• _Dataset extract_

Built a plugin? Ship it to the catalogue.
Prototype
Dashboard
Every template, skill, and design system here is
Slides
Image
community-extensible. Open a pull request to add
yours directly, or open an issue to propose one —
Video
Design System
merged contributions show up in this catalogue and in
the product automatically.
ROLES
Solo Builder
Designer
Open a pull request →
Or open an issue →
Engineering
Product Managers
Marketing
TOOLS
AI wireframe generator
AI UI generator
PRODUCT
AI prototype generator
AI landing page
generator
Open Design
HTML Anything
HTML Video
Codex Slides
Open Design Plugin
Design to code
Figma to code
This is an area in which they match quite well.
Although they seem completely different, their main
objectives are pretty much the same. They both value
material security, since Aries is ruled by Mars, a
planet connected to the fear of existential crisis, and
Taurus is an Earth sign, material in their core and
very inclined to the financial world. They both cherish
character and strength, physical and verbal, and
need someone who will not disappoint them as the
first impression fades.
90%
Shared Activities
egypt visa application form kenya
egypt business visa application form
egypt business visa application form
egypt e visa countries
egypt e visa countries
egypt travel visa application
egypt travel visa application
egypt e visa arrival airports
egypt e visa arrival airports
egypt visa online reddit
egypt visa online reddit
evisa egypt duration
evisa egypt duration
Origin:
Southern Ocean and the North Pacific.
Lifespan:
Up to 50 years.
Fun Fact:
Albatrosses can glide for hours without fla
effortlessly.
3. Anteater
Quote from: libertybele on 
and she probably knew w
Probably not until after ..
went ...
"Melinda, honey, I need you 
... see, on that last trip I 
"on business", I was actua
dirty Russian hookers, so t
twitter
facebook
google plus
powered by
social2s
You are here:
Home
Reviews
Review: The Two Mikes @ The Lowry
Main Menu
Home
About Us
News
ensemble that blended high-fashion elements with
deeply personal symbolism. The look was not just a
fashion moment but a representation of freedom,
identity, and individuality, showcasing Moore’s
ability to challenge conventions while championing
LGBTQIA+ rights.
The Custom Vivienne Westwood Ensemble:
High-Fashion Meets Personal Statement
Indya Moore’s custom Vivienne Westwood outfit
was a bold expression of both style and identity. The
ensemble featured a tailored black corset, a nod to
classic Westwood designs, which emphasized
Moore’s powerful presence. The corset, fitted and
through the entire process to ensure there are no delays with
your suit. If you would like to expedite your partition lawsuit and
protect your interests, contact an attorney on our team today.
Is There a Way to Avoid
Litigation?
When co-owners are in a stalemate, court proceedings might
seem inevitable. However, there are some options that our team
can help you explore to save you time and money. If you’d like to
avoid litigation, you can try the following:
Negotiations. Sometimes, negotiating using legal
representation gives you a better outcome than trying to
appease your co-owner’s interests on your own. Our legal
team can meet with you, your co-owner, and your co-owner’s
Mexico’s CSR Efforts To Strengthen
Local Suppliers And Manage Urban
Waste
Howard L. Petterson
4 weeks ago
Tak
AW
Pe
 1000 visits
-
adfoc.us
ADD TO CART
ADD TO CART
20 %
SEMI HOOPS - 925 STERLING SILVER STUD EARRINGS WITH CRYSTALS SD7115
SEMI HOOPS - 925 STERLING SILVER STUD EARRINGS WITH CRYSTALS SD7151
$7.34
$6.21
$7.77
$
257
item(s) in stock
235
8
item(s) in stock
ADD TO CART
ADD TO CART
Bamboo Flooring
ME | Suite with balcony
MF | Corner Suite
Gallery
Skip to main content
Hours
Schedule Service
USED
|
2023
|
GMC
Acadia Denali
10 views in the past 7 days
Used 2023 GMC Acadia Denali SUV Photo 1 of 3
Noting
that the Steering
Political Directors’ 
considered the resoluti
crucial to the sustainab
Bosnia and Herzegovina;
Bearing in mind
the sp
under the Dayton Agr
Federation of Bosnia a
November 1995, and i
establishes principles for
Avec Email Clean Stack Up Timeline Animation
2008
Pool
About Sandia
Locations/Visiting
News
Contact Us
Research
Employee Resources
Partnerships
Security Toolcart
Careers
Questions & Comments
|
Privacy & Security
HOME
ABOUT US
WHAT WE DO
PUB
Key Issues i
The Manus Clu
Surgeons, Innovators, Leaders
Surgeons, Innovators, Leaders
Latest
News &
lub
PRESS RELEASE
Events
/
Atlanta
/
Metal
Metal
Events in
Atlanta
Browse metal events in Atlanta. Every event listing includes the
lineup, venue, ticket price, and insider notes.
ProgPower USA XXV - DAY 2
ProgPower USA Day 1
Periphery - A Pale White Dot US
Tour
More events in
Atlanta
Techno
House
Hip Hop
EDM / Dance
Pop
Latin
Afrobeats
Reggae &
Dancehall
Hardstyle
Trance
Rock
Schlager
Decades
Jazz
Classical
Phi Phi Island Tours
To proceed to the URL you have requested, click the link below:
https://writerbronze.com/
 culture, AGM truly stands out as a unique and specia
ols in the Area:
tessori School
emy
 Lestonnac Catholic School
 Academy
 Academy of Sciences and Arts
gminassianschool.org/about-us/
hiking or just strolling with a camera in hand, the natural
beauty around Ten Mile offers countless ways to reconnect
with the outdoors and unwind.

• _What you should do_
Copy the text of all the items above word for word, keeping every line as it appears.

• _Answer to this task_
Built a plugin? Ship it to the catalogue.
Prototype
Dashboard
Every template, skill, and design system here is
Slides
Image
community-extensible. Open a pull request to add
yours directly, or open an issue to propose one —
Video
Design System
merged contributions show up in this catalogue and in
the product automatically.
ROLES
Solo Builder
Designer
Open a pull request →
Or open an issue →
Engineering
Product Managers
Marketing
TOOLS
AI wireframe generator
AI UI generator
PRODUCT
AI prototype generator
AI landing page
generator
Open Design
HTML Anything
HTML Video
Codex Slides
Open Design Plugin
Design to code
Figma to code
This is an area in which they match quite well.
Although they seem completely different, their main
objectives are pretty much the same. They both value
material security, since Aries is ruled by Mars, a
planet connected to the fear of existential crisis, and
Taurus is an Earth sign, material in their core and
very inclined to the financial world. They both cherish
character and strength, physical and verbal, and
need someone who will not disappoint them as the
first impression fades.
90%
Shared Activities
egypt visa application form kenya
egypt business visa application form
egypt business visa application form
egypt e visa countries
egypt e visa countries
egypt travel visa application
egypt travel visa application
egypt e visa arrival airports
egypt e visa arrival airports
egypt visa online reddit
egypt visa online reddit
evisa egypt duration
evisa egypt duration
Origin:
Southern Ocean and the North Pacific.
Lifespan:
Up to 50 years.
Fun Fact:
Albatrosses can glide for hours without fla
effortlessly.
3. Anteater
Quote from: libertybele on 
and she probably knew w
Probably not until after ..
went ...
"Melinda, honey, I need you 
... see, on that last trip I 
"on business", I was actua
dirty Russian hookers, so t
twitter
facebook
google plus
powered by
social2s
You are here:
Home
Reviews
Review: The Two Mikes @ The Lowry
Main Menu
Home
About Us
News
ensemble that blended high-fashion elements with
deeply personal symbolism. The look was not just a
fashion moment but a representation of freedom,
identity, and individuality, showcasing Moore’s
ability to challenge conventions while championing
LGBTQIA+ rights.
The Custom Vivienne Westwood Ensemble:
High-Fashion Meets Personal Statement
Indya Moore’s custom Vivienne Westwood outfit
was a bold expression of both style and identity. The
ensemble featured a tailored black corset, a nod to
classic Westwood designs, which emphasized
Moore’s powerful presence. The corset, fitted and
through the entire process to ensure there are no delays with
your suit. If you would like to expedite your partition lawsuit and
protect your interests, contact an attorney on our team today.
Is There a Way to Avoid
Litigation?
When co-owners are in a stalemate, court proceedings might
seem inevitable. However, there are some options that our team
can help you explore to save you time and money. If you’d like to
avoid litigation, you can try the following:
Negotiations. Sometimes, negotiating using legal
representation gives you a better outcome than trying to
appease your co-owner’s interests on your own. Our legal
team can meet with you, your co-owner, and your co-owner’s
Mexico’s CSR Efforts To Strengthen
Local Suppliers And Manage Urban
Waste
Howard L. Petterson
4 weeks ago
Tak
AW
Pe
 1000 visits
-
adfoc.us
ADD TO CART
ADD TO CART
20 %
SEMI HOOPS - 925 STERLING SILVER STUD EARRINGS WITH CRYSTALS SD7115
SEMI HOOPS - 925 STERLING SILVER STUD EARRINGS WITH CRYSTALS SD7151
$7.34
$6.21
$7.77
$
257
item(s) in stock
235
8
item(s) in stock
ADD TO CART
ADD TO CART
Bamboo Flooring
ME | Suite with balcony
MF | Corner Suite
Gallery
Skip to main content
Hours
Schedule Service
USED
|
2023
|
GMC
Acadia Denali
10 views in the past 7 days
Used 2023 GMC Acadia Denali SUV Photo 1 of 3
Noting
that the Steering
Political Directors’ 
considered the resoluti
crucial to the sustainab
Bosnia and Herzegovina;
Bearing in mind
the sp
under the Dayton Agr
Federation of Bosnia a
November 1995, and i
establishes principles for
Avec Email Clean Stack Up Timeline Animation
2008
Pool
About Sandia
Locations/Visiting
News
Contact Us
Research
Employee Resources
Partnerships
Security Toolcart
Careers
Questions & Comments
|
Privacy & Security
HOME
ABOUT US
WHAT WE DO
PUB
Key Issues i
The Manus Clu
Surgeons, Innovators, Leaders
Surgeons, Innovators, Leaders
Latest
News &
lub
PRESS RELEASE
Events
/
Atlanta
/
Metal
Metal
Events in
Atlanta
Browse metal events in Atlanta. Every event listing includes the
lineup, venue, ticket price, and insider notes.
ProgPower USA XXV - DAY 2
ProgPower USA Day 1
Periphery - A Pale White Dot US
Tour
More events in
Atlanta
Techno
House
Hip Hop
EDM / Dance
Pop
Latin
Afrobeats
Reggae &
Dancehall
Hardstyle
Trance
Rock
Schlager
Decades
Jazz
Classical
Phi Phi Island Tours
To proceed to the URL you have requested, click the link below:
https://writerbronze.com/
 culture, AGM truly stands out as a unique and specia
ols in the Area:
tessori School
emy
 Lestonnac Catholic School
 Academy
 Academy of Sciences and Arts
gminassianschool.org/about-us/
hiking or just strolling with a camera in hand, the natural
beauty around Ten Mile offers countless ways to reconnect
with the outdoors and unwind.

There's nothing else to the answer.